Second, children with autism often repeatedly bang and beat themselves. This behavior is called somatic self-stimulation. In terms of our theory, we would suggest that this leads to a damping of the autonomic-arousal storms that the child suffers from. Indeed, our research team has found that such self-stimulation not only has a calming effect but leads to a measurable reduction in GSR. This suggests a possible symptomatic therapy for autism: One could have a portable device for monitoring GSR that then feeds back to a body stimulation device which the child wears under his clothing.
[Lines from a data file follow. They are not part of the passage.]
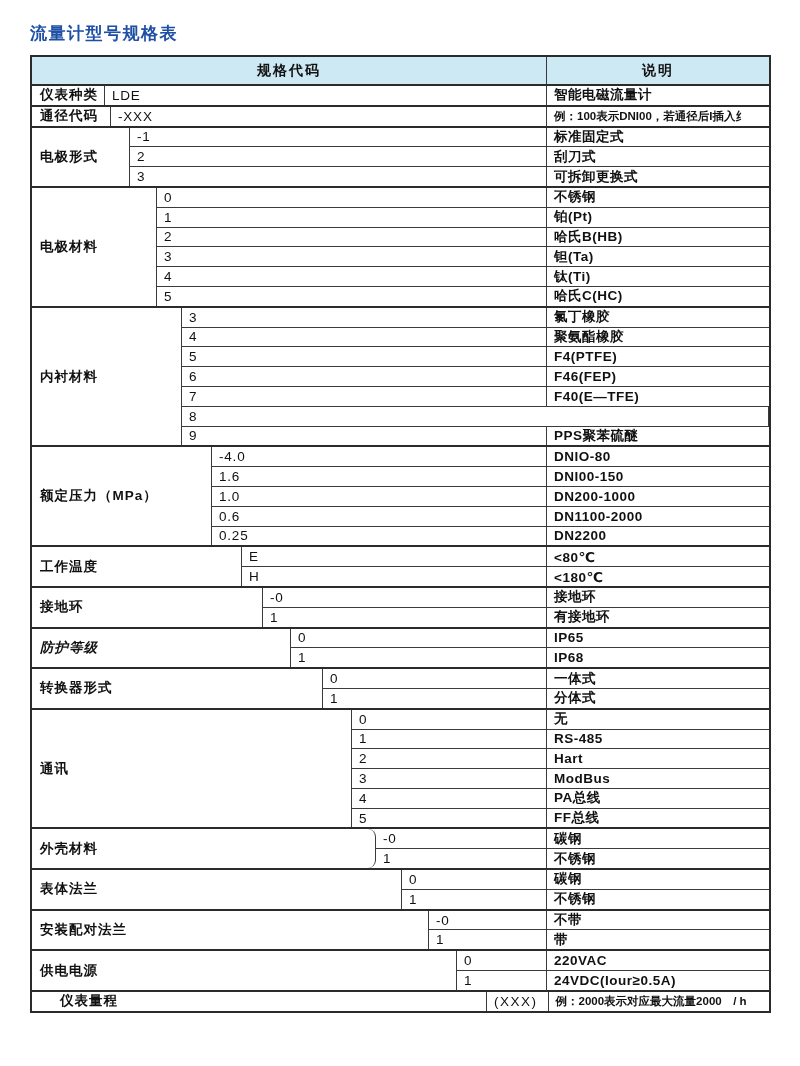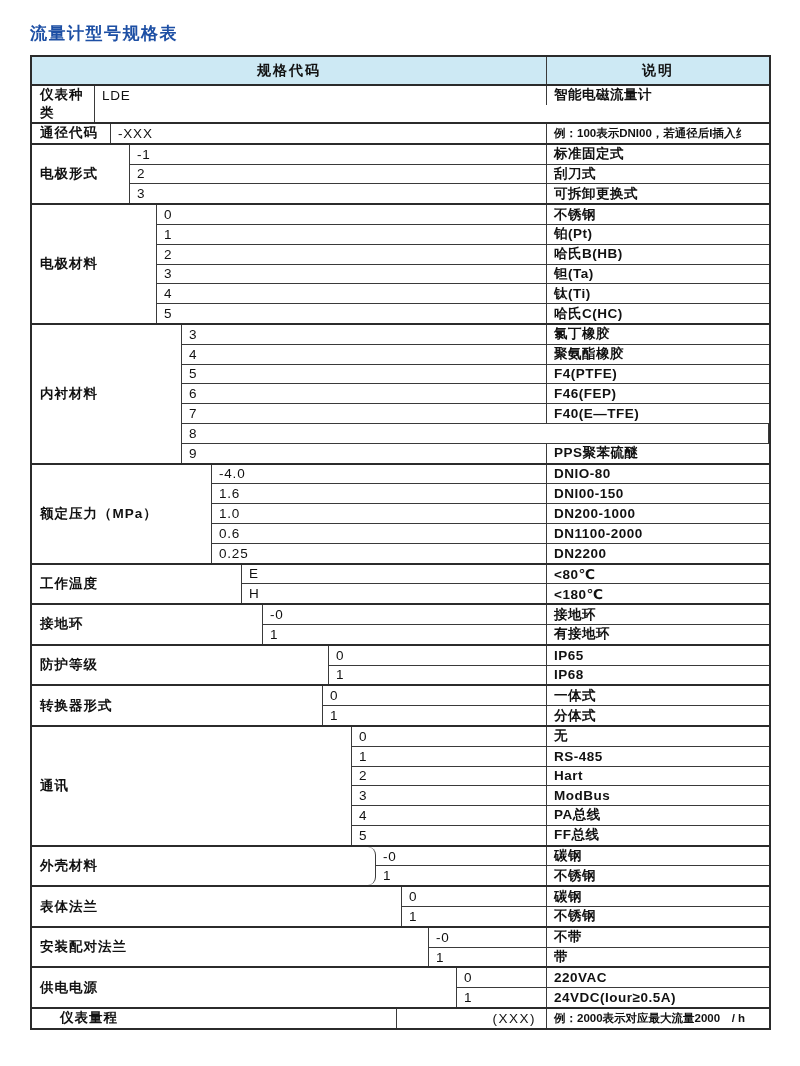--- a/index.html
+++ b/index.html
@@ -86,7 +86,7 @@
   </div>
   <div>
       <div class="spec-section">
-        <div class="sec-label" style="width: 63px;">仪表种类</div>
+        <div class="sec-label" style="width: 73px; text-align: right;">仪表种类</div>
         <div class="sec-rows">
           <div class="srow">
             <div class="cell-code">LDE</div>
Whether such a device would prove practical in a day-to-day setting remains to be seen; it is being tested by my postdoctoral colleague Bill Hirstein.

The to-and-fro rocking behavior of some autistic children may serve a similar purpose. We know it likely stimulates the vestibular system (sense of balance), and we know that balance-related information splits at some point to travel down pathway 3, especially to the insula. Thus repetitive rocking might provide the same kind of damping that self-beating does. More speculatively, it might help anchor the self in the body, providing coherence to an otherwise chaotic world, as I’ll describe in a moment.

Aside from possible mirror-neuron deficiency, what other factors might account for the distorted salience landscapes through which many autistic people seem to view the world? It is well documented that there are genetic predispositions to autism. But less well known is the fact that nearly a third of children with autism have had temporal lobe epilepsy (TLE) in infancy. (The proportion could be much higher if we include clinically undetected complex partial seizures.) In adults TLE manifests as florid emotional disturbances, but because their brains are fully mature, it does not appear to lead to deep-seated cognitive distortions. But less is known about what TLE does to a developing brain. TLE seizures are caused by repeated random volleys of nerve impulses coursing through the limbic system. If they occur frequently in a very young brain, they might lead, through a process of synapse enhancement called kindling, to selective but widespread, indiscriminate enhancement (or sometimes effacement) of the connections between the amygdala and the high-level visual, auditory, and somatosensory cortices. This could account both for the frequent false alarms set off by trivial or mundane sights and otherwise neutral sounds, and conversely for the failure to react to socially salient information, which are so characteristic of autism.

In more general terms, our sense of being an integrated, embodied self seems to depend crucially on back-and-forth, echo-like “reverberation” between the brain and the rest of the body—and indeed, thanks to empathy, between the self and others. Indiscriminate scramblings of the connections between high-level sensory areas and the amygdala, and the resulting distortions to one’s salience landscape, could as part of the same process cause a disturbing loss of this sense of embodiment—of being a distinct, autonomous self anchored in a body and embedded in a society. Perhaps somatic self-stimulation is some children’s attempt to regain their embodiment by reviving and enhancing body-brain interactions while at the same time damping spuriously amplified autonomic signals. A subtle balance of such interactions may be crucial for the normal development of an integrated self, something we ordinarily take for granted as the axiomatic foundation of being a person. No wonder, then, that this very sense of being a person is profoundly disturbed in autism.